A comment on the first post in this series asked why AI Foundry Spoke model deployment happens at all in the Citadel pattern, a question worth answering properly in its own post rather than buried in a reply thread.
Great article as usual! Just wondering, in the given Governance Hub & Agent Spoke architecture, what is the purpose of deploying the models both to the Spoke and the Hub? Shouldn’t they only be deployed to the Hub and provided from there?
That’s a sharp question, and it points at a real tension in the Citadel pattern that the original post didn’t call out explicitly enough. Here’s the direct answer, followed by the reasoning behind it.
The short answer
No, they shouldn’t both serve your application’s inference needs. Only the Hub deployment should.
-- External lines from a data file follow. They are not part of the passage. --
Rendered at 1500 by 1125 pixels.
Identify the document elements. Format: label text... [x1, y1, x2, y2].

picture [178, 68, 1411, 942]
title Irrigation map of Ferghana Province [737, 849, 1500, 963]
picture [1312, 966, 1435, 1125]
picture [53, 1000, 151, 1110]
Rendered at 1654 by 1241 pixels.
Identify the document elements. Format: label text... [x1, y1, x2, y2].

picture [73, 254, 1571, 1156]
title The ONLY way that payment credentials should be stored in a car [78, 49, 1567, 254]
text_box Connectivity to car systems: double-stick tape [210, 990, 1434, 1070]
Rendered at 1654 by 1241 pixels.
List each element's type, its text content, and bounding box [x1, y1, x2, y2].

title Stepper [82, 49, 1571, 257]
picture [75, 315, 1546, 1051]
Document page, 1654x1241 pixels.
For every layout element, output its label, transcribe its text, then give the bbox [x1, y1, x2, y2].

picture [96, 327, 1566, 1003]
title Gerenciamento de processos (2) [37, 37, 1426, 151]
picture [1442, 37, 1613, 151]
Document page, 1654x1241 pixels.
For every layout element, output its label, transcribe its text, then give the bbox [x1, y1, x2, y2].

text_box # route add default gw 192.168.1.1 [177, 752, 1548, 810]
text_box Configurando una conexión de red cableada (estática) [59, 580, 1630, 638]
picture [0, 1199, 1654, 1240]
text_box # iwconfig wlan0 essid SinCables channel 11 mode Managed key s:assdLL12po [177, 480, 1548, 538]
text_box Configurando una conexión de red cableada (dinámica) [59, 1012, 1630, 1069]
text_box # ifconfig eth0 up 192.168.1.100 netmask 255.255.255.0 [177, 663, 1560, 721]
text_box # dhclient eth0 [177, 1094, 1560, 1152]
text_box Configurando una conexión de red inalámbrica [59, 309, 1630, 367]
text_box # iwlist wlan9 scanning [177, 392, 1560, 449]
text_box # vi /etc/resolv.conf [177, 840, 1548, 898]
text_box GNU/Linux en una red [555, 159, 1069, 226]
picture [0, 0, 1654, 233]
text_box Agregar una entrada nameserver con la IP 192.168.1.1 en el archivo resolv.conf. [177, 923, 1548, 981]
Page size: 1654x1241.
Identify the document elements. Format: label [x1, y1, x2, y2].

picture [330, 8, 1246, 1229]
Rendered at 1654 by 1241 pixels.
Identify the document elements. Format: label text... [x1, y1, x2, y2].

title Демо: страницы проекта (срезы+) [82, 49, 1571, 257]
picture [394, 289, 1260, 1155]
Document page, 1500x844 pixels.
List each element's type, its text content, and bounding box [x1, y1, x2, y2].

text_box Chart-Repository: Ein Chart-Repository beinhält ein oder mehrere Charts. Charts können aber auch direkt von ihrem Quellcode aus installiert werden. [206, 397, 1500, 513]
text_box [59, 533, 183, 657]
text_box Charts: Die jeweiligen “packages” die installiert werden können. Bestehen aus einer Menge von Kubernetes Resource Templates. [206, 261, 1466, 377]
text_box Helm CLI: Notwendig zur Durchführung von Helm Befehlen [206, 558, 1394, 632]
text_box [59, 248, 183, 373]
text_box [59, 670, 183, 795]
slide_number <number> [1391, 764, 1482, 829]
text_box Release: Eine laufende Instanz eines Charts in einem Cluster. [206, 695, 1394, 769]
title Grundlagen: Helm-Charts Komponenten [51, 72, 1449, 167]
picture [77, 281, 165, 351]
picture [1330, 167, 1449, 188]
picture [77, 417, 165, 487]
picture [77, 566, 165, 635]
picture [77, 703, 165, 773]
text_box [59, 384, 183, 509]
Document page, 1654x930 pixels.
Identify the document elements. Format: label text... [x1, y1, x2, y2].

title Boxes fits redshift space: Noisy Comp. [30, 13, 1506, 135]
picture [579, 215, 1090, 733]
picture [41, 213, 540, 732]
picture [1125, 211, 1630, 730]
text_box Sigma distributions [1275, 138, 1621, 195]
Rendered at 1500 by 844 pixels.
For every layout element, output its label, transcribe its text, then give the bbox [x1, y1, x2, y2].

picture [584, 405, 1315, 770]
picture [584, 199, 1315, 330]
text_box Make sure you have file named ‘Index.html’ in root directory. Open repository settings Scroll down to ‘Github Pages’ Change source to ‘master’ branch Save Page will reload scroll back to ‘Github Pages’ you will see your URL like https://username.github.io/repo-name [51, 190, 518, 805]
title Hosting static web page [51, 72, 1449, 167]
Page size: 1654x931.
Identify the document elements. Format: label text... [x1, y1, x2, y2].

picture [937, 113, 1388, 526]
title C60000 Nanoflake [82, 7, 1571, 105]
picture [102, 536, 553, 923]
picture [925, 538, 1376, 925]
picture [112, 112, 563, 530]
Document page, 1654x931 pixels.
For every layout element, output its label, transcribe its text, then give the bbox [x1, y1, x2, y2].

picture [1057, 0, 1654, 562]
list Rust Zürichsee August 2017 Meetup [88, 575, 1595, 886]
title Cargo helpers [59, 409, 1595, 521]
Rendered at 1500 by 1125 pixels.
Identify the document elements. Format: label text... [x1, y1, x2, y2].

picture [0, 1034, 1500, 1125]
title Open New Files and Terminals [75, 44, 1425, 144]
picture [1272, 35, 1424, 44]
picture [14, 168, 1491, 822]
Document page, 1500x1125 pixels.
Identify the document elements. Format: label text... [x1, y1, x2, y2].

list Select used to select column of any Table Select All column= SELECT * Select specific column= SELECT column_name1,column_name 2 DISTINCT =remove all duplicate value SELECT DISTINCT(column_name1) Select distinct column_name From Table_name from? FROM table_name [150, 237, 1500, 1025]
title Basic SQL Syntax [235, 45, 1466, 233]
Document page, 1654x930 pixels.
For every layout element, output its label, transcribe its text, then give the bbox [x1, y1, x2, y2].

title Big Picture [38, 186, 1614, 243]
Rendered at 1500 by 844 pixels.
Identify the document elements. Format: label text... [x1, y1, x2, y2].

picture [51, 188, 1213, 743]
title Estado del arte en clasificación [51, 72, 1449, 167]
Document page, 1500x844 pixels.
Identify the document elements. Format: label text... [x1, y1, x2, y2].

The model deployment sitting in the Spoke exists today because of how Azure AI Foundry’s Agent Service currently works, not because the architecture intends a second, governance-free inference path.
That distinction matters, so it’s worth walking through why the Spoke deployment is there at all.
Why AI Foundry Spoke Model Deployment Happens at All
In the ideal version of the Citadel pattern, every model call flows through the Hub’s APIM gateway. That’s the entire point of centralizing governance in one place. It’s what the rest of the series demonstrated: every agent call routed through apim-wpvlimv4ngkns, with token tracking, content safety, cost attribution, and the kill switch all enforced at that single choke point.
The Spoke still ends up with its own local model deployment because the AI Foundry Agent Service needs one for two reasons. This is a direct consequence of how the AI Landing Zone Bicep templates provision the Spoke, not a choice made anywhere in this series.
It powers the Agent Service’s own internal capabilities. Thread management, agent orchestration, and built-in tools like Code Interpreter or File Search (when enabled) call the model directly, through Foundry’s own runtime, rather than through any external endpoint you control. That runtime doesn’t route through APIM. It talks to whatever model deployment sits alongside it in the same project.
It satisfies the Foundry project’s provisioning requirements. A Foundry project currently expects an associated model deployment to exist as part of setting up the project, even if your actual application traffic never calls that deployment directly.
Neither of these is a governance decision. They’re artifacts of how the Agent Service is architected right now.
Two paths, not one
The practical result is that a Citadel deployment ends up with two separate paths to a model, and they serve different purposes.

The Spoke’s local deployment exists for Foundry’s own internal agent runtime. It’s not meant to see your production traffic, and if it does, none of the governance you built in the Hub applies to those calls.
The Hub’s deployment, reached through APIM, is what your application code should use. That’s what we wired up explicitly in Part 2 of this series, with the standard OpenAI SDK pointed at the gateway rather than directly at the Foundry endpoint. The Hub itself is built on the AI Hub Gateway Solution Accelerator, and its AI gateway capabilities are exactly what give APIM the token metering, content safety, and audit trail features this series has leaned on throughout.
The second path exists precisely because of a limitation the series already documented. The Agent Service SDK, in its current preview state, doesn’t route its own LLM calls through APIM. It bypasses the gateway entirely, which means using it directly would mean giving up token metering, policy enforcement, and audit trails on every call the agent makes. That’s why Part 2 used the standard OpenAI SDK pointed at APIM instead of the native Agent Service SDK, and it’s the same underlying issue this reader’s question is really about.
What this means in practice
If you’re building on this pattern today, treat the Spoke’s model deployment as infrastructure the platform needs to exist, not as a second inference endpoint your application is allowed to call. Point your application code at the Hub, through APIM, every time. Leave the Spoke deployment alone to do the job Foundry needs it for internally, and don’t build anything that calls it directly for your own traffic.
If you’re reviewing someone else’s Citadel-pattern deployment, this is worth checking explicitly. A model deployment sitting in a Spoke isn’t wrong by itself, but it’s worth confirming nothing in the application is quietly calling it and skipping the gateway.
Where this is heading
I’d expect this to tighten up as the Agent Service SDK matures out of preview and gains native APIM routing support. When that happens, the two-path situation described here becomes a one-path situation, and the Spoke deployment stops being something you need to actively route around.

Until then, the answer to the original question stands: deploy to the Hub, govern everything through APIM, and treat the Spoke’s model deployment as plumbing the platform needs rather than a second front door.
Thanks to the reader who asked the original question. It’s exactly the kind of detail that’s easy to leave implicit in an architecture diagram and much more useful said out loud.